La fortuna economica vera ha arriso, eccome, ad altre famiglie capitate in quell’angolo dello Stato di San Paolo (considerata una delle zone più ricche e sviluppate di tutto il Paese): è il caso dei Balbo, dei Tomiello, dei Biagi, degli Ometto… ovvero di dinastie che oggi sono ai primi posti al mondo nel campo dell’industria agroalimentare. Ed è anche il caso di quel Geremia Lunardelli che, emigrato in Brasile nel 1886 quando aveva neanche un anno, a 35 si guadagnò l’appellativo di «O rei do café», diventando l’incontrastato Re dei preziosi chicchi con oltre 10 milioni di piante coltivate.
Alla soglia dei 65 anni (e con nessuna intenzione di andare in pensione), Plinio Sarti è un punto di riferimento per l’intera comunità italiana dello Stato di San Paolo, forte di un’importante rete di amicizie con personalità del mondo politico, economico e imprenditoriale che ha saputo tessere con grande passione, relazioni che costituiscono un prezioso patrimonio per lo sviluppo dei rapporti fra Italia e Brasile. E quando si parla di italianità, Sarti non è certo uno che fa uso di diplomazia: quello che c’è da dire, lo dice a chiare lettere. «È vero che il Brasile è uno straordinario coacervo di razze e che rappresenta un esempio di integrazione razziale per tutto il mondo. Ma è altrettanto vero che gli italiani sono stati (e lo sono ancora oggi) i protagonisti dello sviluppo industriale, civile, culturale di questo grande Paese che li ha accolti. Perché mai non dovremmo una buona volta affermarlo chiaramente, e andarne orgogliosi?».

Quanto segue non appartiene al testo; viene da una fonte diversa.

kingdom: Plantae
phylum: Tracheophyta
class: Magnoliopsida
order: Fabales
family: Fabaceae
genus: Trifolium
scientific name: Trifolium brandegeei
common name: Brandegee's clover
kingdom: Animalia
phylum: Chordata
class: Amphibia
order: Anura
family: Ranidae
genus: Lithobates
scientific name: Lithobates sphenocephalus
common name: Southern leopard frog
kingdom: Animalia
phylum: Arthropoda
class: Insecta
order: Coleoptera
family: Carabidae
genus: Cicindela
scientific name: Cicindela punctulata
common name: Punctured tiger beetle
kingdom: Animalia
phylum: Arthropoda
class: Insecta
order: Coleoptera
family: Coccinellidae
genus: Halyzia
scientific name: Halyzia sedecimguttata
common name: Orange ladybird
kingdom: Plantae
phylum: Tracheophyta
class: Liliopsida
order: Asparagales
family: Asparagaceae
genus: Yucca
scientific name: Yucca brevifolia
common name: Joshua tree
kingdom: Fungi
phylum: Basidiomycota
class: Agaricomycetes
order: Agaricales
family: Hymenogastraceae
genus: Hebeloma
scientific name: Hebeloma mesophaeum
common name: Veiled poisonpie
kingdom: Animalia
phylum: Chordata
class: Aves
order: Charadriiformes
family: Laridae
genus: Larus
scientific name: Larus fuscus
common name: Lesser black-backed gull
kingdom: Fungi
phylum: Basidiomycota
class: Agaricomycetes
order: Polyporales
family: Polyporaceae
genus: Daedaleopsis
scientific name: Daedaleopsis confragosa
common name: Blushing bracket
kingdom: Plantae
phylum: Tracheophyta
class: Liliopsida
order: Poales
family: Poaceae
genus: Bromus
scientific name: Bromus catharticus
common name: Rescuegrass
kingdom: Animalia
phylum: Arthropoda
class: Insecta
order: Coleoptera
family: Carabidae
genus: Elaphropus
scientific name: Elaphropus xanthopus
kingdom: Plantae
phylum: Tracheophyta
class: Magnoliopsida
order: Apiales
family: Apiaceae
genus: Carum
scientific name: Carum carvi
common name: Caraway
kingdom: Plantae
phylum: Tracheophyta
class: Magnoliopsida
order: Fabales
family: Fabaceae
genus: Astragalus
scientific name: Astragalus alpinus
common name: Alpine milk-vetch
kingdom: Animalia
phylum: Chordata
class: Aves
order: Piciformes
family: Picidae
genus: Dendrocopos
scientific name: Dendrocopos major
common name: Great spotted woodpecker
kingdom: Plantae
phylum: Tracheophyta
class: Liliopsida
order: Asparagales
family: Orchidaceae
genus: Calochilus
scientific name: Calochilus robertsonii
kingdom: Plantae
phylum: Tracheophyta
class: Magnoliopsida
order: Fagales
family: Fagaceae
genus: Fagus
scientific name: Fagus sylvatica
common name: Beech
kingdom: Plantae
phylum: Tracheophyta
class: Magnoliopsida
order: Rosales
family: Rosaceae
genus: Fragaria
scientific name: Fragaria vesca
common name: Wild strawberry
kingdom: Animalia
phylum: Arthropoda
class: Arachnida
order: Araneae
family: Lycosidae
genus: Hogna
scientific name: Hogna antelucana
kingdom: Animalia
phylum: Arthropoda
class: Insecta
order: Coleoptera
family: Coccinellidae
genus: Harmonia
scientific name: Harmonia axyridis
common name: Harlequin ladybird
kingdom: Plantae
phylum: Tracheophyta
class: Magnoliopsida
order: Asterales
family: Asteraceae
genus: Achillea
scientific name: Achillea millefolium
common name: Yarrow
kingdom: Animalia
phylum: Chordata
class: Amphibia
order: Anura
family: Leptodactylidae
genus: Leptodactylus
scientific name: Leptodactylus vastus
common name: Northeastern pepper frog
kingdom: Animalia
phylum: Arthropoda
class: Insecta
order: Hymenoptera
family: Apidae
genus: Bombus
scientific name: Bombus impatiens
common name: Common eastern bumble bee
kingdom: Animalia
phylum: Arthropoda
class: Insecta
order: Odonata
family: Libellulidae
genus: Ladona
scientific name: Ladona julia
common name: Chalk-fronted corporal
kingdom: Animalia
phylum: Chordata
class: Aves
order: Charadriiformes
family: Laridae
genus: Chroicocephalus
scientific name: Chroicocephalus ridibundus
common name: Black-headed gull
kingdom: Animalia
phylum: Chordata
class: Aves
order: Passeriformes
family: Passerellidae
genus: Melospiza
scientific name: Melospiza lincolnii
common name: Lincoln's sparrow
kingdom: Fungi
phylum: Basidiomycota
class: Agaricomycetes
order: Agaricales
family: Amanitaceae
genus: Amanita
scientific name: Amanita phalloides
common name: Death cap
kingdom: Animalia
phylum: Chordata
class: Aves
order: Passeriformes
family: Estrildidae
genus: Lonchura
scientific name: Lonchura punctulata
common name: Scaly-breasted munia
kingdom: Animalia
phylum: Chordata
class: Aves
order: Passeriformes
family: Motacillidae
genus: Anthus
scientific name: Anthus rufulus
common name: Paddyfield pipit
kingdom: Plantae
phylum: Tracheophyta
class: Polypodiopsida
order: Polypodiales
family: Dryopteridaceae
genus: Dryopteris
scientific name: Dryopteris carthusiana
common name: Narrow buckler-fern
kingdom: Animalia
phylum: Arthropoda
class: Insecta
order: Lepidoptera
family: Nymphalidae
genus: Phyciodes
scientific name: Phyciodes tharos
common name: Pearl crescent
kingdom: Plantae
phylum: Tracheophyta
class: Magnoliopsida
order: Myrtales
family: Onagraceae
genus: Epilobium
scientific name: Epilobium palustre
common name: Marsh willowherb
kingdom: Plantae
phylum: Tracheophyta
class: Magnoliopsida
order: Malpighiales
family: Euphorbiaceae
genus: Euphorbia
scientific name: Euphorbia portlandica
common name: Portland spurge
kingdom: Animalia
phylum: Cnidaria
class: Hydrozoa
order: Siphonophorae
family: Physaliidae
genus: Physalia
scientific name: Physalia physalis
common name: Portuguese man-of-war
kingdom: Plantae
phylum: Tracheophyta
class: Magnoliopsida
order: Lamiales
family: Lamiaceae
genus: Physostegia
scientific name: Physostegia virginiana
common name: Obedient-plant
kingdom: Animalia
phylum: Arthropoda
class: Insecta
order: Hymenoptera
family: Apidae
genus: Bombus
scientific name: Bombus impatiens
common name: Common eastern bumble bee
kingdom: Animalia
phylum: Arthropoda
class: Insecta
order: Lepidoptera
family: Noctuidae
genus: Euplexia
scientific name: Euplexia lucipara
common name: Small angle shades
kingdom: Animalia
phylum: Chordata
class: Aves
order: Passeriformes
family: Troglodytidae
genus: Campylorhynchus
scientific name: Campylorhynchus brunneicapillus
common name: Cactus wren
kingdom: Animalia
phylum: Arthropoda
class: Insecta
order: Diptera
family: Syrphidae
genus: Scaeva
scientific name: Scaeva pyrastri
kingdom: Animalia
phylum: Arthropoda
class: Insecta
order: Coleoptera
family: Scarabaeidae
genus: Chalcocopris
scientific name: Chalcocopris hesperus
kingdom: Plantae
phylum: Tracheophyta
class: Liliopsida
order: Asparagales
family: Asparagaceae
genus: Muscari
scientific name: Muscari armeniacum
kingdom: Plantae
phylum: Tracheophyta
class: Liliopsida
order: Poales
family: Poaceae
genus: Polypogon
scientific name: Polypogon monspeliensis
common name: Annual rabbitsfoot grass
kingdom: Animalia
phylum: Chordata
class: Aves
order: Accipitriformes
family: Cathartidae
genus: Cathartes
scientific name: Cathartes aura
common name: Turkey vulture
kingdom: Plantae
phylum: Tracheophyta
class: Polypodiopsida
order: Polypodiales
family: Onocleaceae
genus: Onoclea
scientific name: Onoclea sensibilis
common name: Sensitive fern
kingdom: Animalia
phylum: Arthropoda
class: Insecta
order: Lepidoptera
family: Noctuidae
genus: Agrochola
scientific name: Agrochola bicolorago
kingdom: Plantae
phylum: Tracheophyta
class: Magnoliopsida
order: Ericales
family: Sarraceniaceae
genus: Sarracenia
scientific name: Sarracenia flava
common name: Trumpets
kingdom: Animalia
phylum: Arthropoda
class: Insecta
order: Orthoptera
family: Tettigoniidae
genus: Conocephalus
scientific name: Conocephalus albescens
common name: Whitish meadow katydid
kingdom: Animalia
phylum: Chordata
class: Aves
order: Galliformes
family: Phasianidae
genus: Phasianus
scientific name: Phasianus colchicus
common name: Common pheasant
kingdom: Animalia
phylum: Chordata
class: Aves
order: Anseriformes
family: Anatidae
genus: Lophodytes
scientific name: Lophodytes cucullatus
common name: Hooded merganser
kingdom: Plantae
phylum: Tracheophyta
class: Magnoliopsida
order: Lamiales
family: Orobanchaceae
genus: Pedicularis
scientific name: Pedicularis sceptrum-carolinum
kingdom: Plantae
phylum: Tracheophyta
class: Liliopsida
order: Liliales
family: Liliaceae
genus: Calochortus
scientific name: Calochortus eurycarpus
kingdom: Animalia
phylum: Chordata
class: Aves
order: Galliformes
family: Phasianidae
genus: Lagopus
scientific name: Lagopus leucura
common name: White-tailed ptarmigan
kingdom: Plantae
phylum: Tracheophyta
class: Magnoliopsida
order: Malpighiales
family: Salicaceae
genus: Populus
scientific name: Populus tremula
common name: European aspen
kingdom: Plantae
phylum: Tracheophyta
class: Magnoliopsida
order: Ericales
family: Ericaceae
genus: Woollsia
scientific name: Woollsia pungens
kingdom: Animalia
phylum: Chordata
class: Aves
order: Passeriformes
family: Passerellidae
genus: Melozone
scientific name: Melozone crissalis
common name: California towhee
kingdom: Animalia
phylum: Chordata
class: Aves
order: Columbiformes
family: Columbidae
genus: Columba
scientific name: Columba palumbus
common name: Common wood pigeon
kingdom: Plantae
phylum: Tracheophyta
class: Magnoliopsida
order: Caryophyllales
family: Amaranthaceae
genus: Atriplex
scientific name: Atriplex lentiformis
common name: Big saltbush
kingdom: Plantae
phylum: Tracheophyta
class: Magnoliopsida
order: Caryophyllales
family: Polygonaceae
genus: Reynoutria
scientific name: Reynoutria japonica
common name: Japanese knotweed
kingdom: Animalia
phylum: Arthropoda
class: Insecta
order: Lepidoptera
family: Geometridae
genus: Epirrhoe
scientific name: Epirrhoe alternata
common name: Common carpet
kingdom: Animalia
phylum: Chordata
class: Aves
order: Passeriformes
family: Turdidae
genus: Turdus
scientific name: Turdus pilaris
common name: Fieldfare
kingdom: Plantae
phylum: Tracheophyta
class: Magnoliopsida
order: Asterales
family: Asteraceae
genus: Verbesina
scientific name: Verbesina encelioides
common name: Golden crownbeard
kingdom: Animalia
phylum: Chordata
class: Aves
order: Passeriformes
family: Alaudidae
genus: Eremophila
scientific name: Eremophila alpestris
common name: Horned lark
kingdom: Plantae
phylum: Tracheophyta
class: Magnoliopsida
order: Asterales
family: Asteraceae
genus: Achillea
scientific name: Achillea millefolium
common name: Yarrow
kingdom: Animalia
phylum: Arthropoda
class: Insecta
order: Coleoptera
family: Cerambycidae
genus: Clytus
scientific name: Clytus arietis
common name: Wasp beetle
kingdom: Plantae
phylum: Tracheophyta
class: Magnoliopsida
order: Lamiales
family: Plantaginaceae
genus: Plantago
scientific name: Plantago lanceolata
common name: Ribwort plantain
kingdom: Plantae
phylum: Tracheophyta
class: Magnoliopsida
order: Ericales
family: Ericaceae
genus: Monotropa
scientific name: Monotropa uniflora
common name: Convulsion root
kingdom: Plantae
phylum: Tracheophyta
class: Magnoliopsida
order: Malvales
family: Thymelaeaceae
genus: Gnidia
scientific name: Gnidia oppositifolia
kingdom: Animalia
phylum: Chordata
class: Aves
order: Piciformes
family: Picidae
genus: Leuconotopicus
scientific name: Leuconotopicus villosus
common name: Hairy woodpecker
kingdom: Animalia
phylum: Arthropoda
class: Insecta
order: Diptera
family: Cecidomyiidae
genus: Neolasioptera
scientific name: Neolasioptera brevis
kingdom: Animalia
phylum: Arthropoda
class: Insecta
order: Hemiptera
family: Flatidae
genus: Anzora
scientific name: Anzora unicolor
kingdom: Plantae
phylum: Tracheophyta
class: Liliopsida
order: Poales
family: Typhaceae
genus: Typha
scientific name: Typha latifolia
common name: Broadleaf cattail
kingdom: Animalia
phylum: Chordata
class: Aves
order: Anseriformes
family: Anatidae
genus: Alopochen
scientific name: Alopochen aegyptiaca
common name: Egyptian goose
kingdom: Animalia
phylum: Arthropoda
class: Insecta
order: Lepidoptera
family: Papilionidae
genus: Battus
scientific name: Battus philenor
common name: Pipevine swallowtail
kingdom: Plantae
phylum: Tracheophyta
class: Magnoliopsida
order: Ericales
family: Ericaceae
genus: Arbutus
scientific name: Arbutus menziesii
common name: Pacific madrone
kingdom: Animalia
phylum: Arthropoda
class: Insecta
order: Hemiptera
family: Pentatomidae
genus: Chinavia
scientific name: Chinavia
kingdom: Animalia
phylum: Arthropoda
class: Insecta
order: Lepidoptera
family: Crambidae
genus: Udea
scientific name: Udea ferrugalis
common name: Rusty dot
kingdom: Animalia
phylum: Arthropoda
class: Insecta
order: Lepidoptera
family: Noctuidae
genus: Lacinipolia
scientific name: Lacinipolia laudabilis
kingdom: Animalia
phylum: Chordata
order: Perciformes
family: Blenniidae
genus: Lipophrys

In effetti sono ancora in pochi a conoscere, in Italia, i numeri e il patrimonio umano, ma anche culturale ed economico, rappresentato dalla comunità italo-brasiliana, di gran lunga la più numerosa al mondo. Difficile fornire delle cifre che siano totalmente attendibili, ma è ormai assodato che i brasiliani d’origine italiana che vivono nello Stato di San Paolo siano almeno 15 milioni (sugli oltre 30 di tutto il Paese), di cui quasi la metà concentrati nella San Paolo-metropoli.
«Eppure quando mi capita di ricevere in questa grande e moderna città, degli imprenditori o dei politici italiani, noto purtroppo che l’impatto non è quello che dovrebbe essere, cioè di stupore e di ammirazione. Forse si aspettano di vedere il carnevale, la foresta, le favelas – continua con tono polemico Plinio Sarti – e invece si trovano di fronte alla terza città più popolata del mondo, al principale polo economico e finanziario dell’emisfero Sud, ma soprattutto alla più grande città italiana al di fuori dell’Italia. E San Paolo non si merita questo». Tutta colpa dei soliti luoghi comuni.
«I giornali italiani, ma soprattutto la televisione pubblica, dovrebbero dedicare maggiore spazio a quanto succede qui in Brasile, e non parlarne solo per il carnevale, i calciatori o per mettere in primo piano eclatanti episodi di criminalità. C’è bisogno di un’informazione più attenta, che superi gli stereotipi e i luoghi comuni; c’è bisogno di giornalisti che raccontino la verità, che parlino di un Paese in rapido sviluppo che sta vivendo uno dei momenti più esaltanti della sua storia. Una storia nella quale gli oriundi italiani ricoprono un ruolo da assoluti protagonisti».